È necessario del resto considerare che dal punto di vista macroeconomico un sistema di prezzo fisso permette di garantire che una parte dei costi di produzione del sistema elettrico nazionale (e dunque dei prezzi ai consumatori) non sia legata ai prezzi delle materie prime energetiche importate e dunque alla variabilità dei prezzi internazionali del carbone, del gas, del petrolio e dell’uranio. Questa rassicurazione parziale di lungo periodo rispetto ai costi ha un valore per l’economia nazionale raramente preso in considerazione.
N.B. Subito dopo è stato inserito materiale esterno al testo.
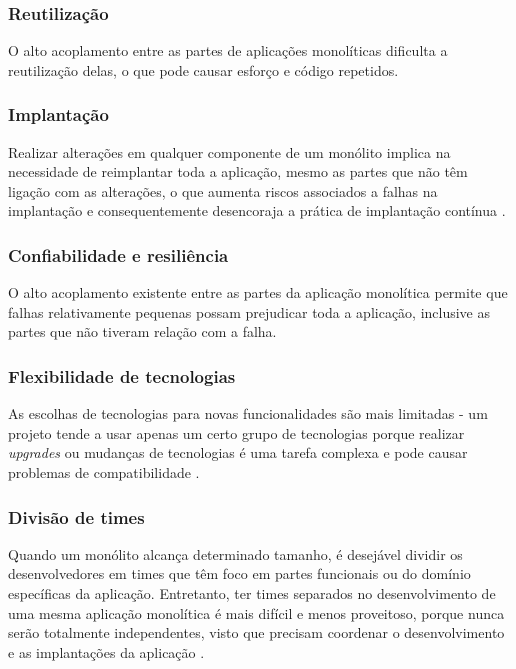 \subsubsection{Reutilização}
O alto acoplamento entre as partes de aplicações monolíticas dificulta a reutilização delas, o que pode causar esforço e código repetidos.

\subsubsection{Implantação}
Realizar alterações em qualquer componente de um monólito implica na necessidade de reimplantar toda a aplicação, mesmo as partes que não têm ligação com as alterações, o que aumenta riscos associados a falhas na implantação e consequentemente desencoraja a prática de implantação contínua \cite{microservicesIO_monolithic_architecture}.

\subsubsection{Confiabilidade e resiliência}
O alto acoplamento existente entre as partes da aplicação monolítica permite que falhas relativamente pequenas possam prejudicar toda a aplicação, inclusive as partes que não tiveram relação com a falha.

\subsubsection{Flexibilidade de tecnologias}
As escolhas de tecnologias para novas funcionalidades são mais limitadas - um projeto tende a usar apenas um certo grupo de tecnologias porque realizar \emph{upgrades} ou mudanças de tecnologias é uma tarefa complexa e pode causar problemas de compatibilidade \cite{microservicesIO_monolithic_architecture}.

\subsubsection{Divisão de times}
Quando um monólito alcança determinado tamanho, é desejável dividir os desenvolvedores em times que têm foco em partes funcionais ou do domínio específicas da aplicação. Entretanto, ter times separados no desenvolvimento de uma mesma aplicação monolítica é mais difícil e menos proveitoso, porque nunca serão totalmente independentes, visto que precisam coordenar o desenvolvimento e as implantações da aplicação \cite{microservicesIO_monolithic_architecture}.

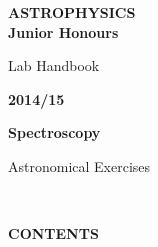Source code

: \documentclass[12pt]{article}
\begin{document}
\pagestyle{empty}
\centering
\vspace*{2cm}

{\Huge\bf ASTROPHYSICS \\ Junior Honours
\vspace*{3mm}

 Lab Handbook}
\vspace*{1cm}

{\Huge\bf 2014/15}
\vspace*{1cm}

\vspace*{3cm}

{\huge\bf Spectroscopy

Astronomical Exercises


}

~
\newpage

\centering
{\Large\bf CONTENTS}
\vspace*{2cm}

\raggedright
\end{document}
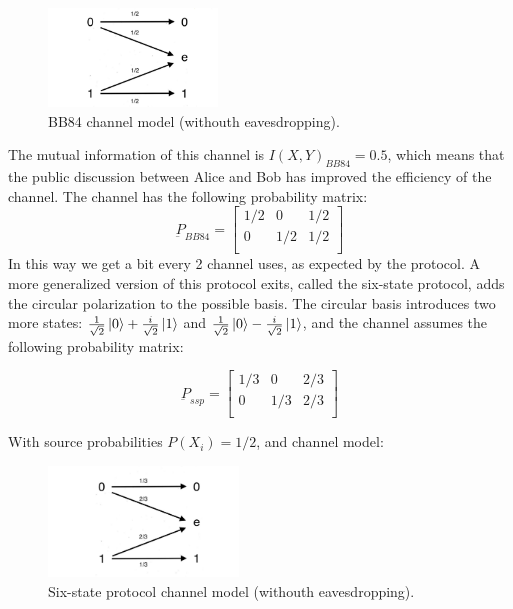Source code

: \documentclass[journal, letterpaper]{IEEEtran}
\begin{document}
\begin{figure}[!h]
    \centering
    \includegraphics[width=0.4\textwidth]{Images/bec_bb84.jpg}
        \caption{BB84 channel model (withouth eavesdropping).}
     \label{fig:quadtree}
\end{figure} 

The mutual information of this channel is $I(X,Y)_{BB84} = 0.5$, which means that
the public discussion between Alice and Bob has improved the efficiency of the channel.
The channel has the following probability matrix: 
\[\underbar{P}_{BB84} = \begin{bmatrix}
    1/2 & 0 & 1/2\\
    0 & 1/2 &  1/2 \\
\end{bmatrix}\] 
In this way we get a bit every 2 channel uses, as expected by the protocol. 
A more generalized version of this protocol exits, called the six-state protocol, adds the circular polarization to the possible basis. The circular basis introduces two more states: $\frac{1}{\sqrt{2}}\ket{0}+\frac{i}{\sqrt{2}}\ket{1}$ and $\frac{1}{\sqrt{2}}\ket{0}-\frac{i}{\sqrt{2}}\ket{1}$, and the channel assumes the following probability matrix: 

\[\underbar{P}_{ssp} = \begin{bmatrix}
    1/3 & 0 & 2/3\\
    0 & 1/3 &  2/3 \\
\end{bmatrix}\] 

With source probabilities $P(X_i) = 1/2$, and channel model:

\begin{figure}[!h]
    \centering
    \includegraphics[width=0.45\textwidth]{Images/bec_ssp.jpg}
        \caption{Six-state protocol channel model (withouth eavesdropping).}
     \label{fig:quadtree}
\end{figure} 
\end{document}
Non si può dimenticare, inoltre, che legare il prezzo pagato per le rinnovabili al prezzo di mercato come avviene attualmente in Italia cancella in parte questa rassicurazione perché, in caso di aumento dei prezzi delle materie prime energetiche non rinnovabili, i prezzi di mercato aumenteranno e così, dunque, quelli pagati alle rinnovabili. Vi è un che di irritante nel fatto che un aumento dei prezzi del gas si traduca in un aumento del prezzo pagato per un kWh eolico o fotovoltaico. L’esistenza di un prezzo garantito potrebbe attenuare gli effetti di questo aumento dei prezzi del gas sui prezzi dell’elettricità.
Un sistema di prezzi garantiti per un dato periodo non significa che quel prezzo sia fissato per il futuro per tutti i nuovi progetti: le autorità responsabili hanno infatti la possibilità per i nuovi progetti di attualizzare quei prezzi in particolare in funzione dell’evoluzione delle tecnologie.
Nel contesto di crisi economica e finanziaria che viviamo, del resto, qualsiasi sistema che non dia alle banche e agli investitori le necessarie garanzie di prevedibilità e di stabilità sul lungo periodo non permetterà all’Italia di rispettare i suoi impegni internazionali in materia di sviluppo delle rinnovabili e di riduzione delle emissioni di gas a effetto serra. I costi generati da questo mancato rispetto devono essere messi in conto in un’analisi costi-benefici dei sistemi tariffari.
Non si può inoltre tralasciare di considerare che alcune delle filiere rinnovabili come l’eolico o la bioelettricità (a certe condizioni) hanno costi di produzione molto vicini a quelli di mercato e tendenzialmente destinati in un prossimo futuro a raggiungere questa competitività, altre (FV o centrali solari termiche) sono più lontane dalla soglia di redditività ma offrono considerevoli prospettive di evoluzione a lungo termine. È chiaro che i sistemi tariffari devono essere differenziati per conciliare lo sviluppo a breve e medio termine e quello a lungo termine.
Infine bisogna riflettere sul fatto che lo Stato, quando dà agli investitori un mercato e garanzie di introiti, ha diritto di esigere un ritorno, in particolare in termini di partecipazione alla nascita di filiere industriali. Paesi come la Germania, la Spagna, il Portogallo, la Danimarca hanno mostrato che è possibile farlo.



[1] João Capiberibe è un politico brasiliano. È stato governatore e senatore dello Stato di Amapa in Brasile, ed è stato in esilio in Italia durante gli anni della dittatura militare. L’affermazione qui riportata fu pronunciata in relazione al passaggio dalla posizione di oppositore a quella di governante.